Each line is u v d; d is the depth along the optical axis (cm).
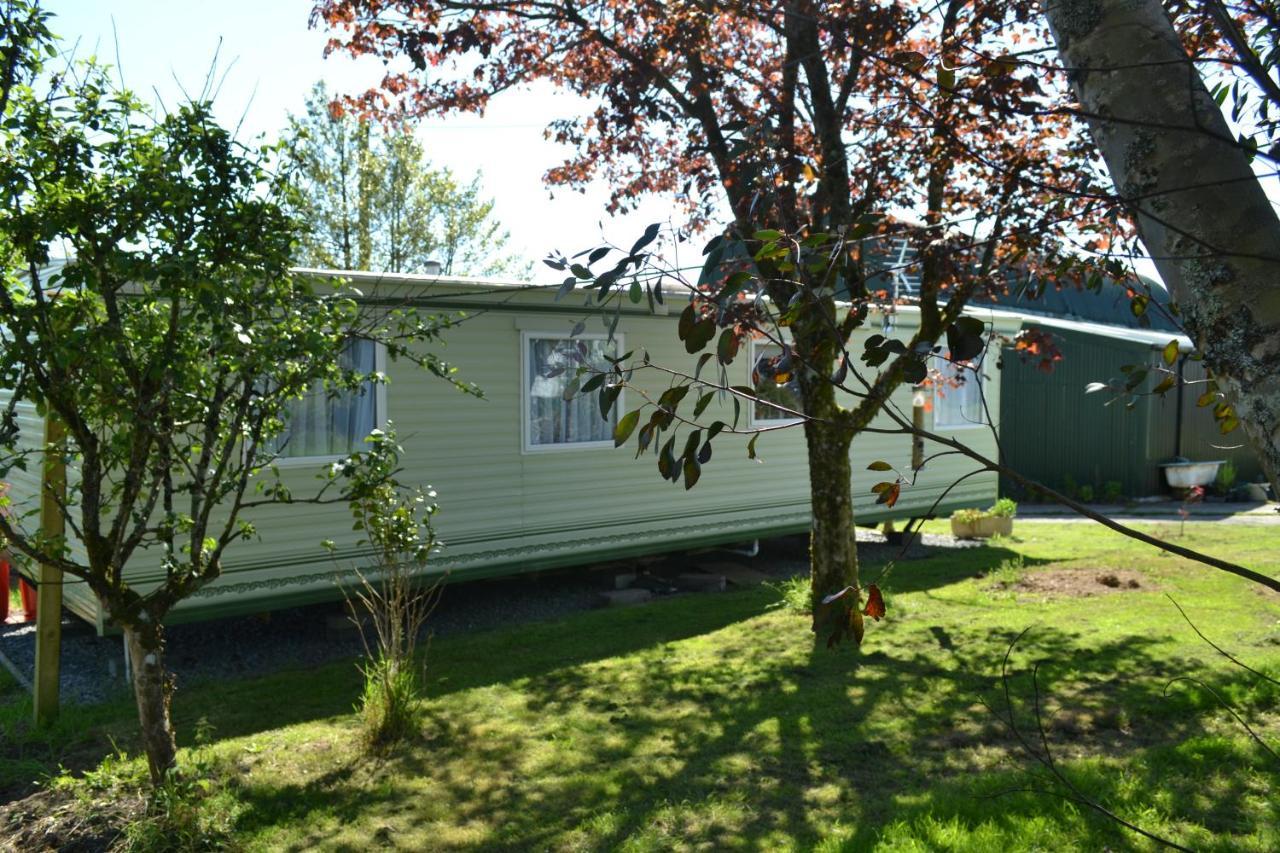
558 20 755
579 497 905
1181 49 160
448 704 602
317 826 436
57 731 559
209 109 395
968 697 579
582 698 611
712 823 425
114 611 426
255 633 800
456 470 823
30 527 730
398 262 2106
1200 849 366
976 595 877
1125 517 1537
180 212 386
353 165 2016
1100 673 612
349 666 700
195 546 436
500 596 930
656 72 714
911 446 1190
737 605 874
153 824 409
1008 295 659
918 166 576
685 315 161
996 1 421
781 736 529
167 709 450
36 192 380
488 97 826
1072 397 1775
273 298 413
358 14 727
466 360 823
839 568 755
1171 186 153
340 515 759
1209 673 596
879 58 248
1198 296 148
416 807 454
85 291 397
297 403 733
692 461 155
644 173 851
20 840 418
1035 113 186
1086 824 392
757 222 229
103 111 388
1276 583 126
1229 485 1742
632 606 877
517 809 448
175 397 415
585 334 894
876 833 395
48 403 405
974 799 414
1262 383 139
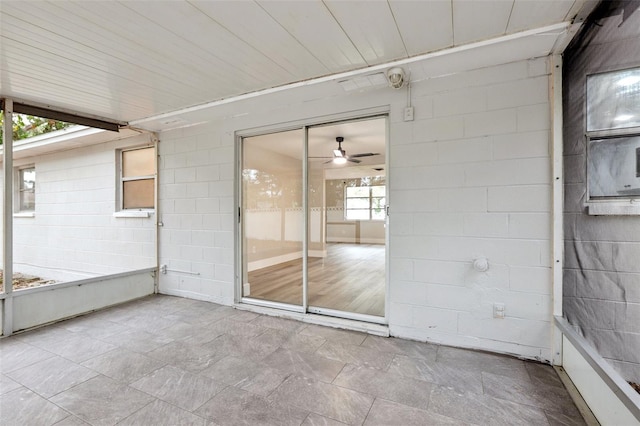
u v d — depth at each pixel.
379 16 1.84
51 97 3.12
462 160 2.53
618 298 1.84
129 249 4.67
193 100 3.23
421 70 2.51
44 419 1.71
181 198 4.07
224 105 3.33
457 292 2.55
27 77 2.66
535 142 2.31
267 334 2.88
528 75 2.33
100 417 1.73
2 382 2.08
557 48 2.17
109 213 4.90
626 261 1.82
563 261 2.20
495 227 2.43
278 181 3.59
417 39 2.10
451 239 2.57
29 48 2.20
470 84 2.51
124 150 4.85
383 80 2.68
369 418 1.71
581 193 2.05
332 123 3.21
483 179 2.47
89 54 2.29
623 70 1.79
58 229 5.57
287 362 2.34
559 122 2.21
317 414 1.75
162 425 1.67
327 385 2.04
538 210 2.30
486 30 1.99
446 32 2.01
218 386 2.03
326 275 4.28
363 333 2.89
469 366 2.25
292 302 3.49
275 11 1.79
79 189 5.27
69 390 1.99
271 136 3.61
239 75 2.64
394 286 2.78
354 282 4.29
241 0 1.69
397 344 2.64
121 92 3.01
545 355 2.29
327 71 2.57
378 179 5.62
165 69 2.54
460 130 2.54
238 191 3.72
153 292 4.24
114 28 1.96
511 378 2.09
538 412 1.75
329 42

=======

> [Task statement]: Print every record above exactly, but no pictures.

> [Exercise result]:
Each line is u v d; d is the depth along the optical axis (cm).
558 20 755
579 497 905
1181 49 160
448 704 602
317 826 436
57 731 559
209 109 395
968 697 579
582 698 611
712 823 425
114 611 426
255 633 800
456 470 823
30 527 730
398 262 2106
1200 849 366
976 595 877
1125 517 1537
180 212 386
353 165 2016
1100 673 612
349 666 700
195 546 436
500 596 930
656 72 714
911 446 1190
737 605 874
153 824 409
1008 295 659
918 166 576
685 315 161
996 1 421
781 736 529
167 709 450
36 192 380
488 97 826
1072 397 1775
273 298 413
358 14 727
466 360 823
839 568 755
1171 186 153
340 515 759
1209 673 596
879 58 248
1198 296 148
416 807 454
85 291 397
297 403 733
692 461 155
644 173 851
20 840 418
1035 113 186
1086 824 392
757 222 229
103 111 388
1276 583 126
1229 485 1742
632 606 877
517 809 448
175 397 415
585 334 894
876 833 395
48 403 405
974 799 414
1262 383 139
u v d — depth at each pixel.
379 16 1.84
51 97 3.12
462 160 2.53
618 298 1.84
129 249 4.67
193 100 3.23
421 70 2.51
44 419 1.71
181 198 4.07
224 105 3.33
457 292 2.55
27 77 2.66
535 142 2.31
267 334 2.88
528 75 2.33
100 417 1.73
2 382 2.08
557 48 2.17
109 213 4.90
626 261 1.82
563 261 2.20
495 227 2.43
278 181 3.59
417 39 2.10
451 239 2.57
29 48 2.20
470 84 2.51
124 150 4.85
383 80 2.68
369 418 1.71
581 193 2.05
332 123 3.21
483 179 2.47
89 54 2.29
623 70 1.79
58 229 5.57
287 362 2.34
559 122 2.21
317 414 1.75
162 425 1.67
327 385 2.04
538 210 2.30
486 30 1.99
446 32 2.01
218 386 2.03
326 275 4.28
363 333 2.89
469 366 2.25
292 302 3.49
275 11 1.79
79 189 5.27
69 390 1.99
271 136 3.61
239 75 2.64
394 286 2.78
354 282 4.29
241 0 1.69
397 344 2.64
121 92 3.01
545 355 2.29
327 71 2.57
378 179 5.62
165 69 2.54
460 130 2.54
238 191 3.72
153 292 4.24
114 28 1.96
511 378 2.09
538 412 1.75
329 42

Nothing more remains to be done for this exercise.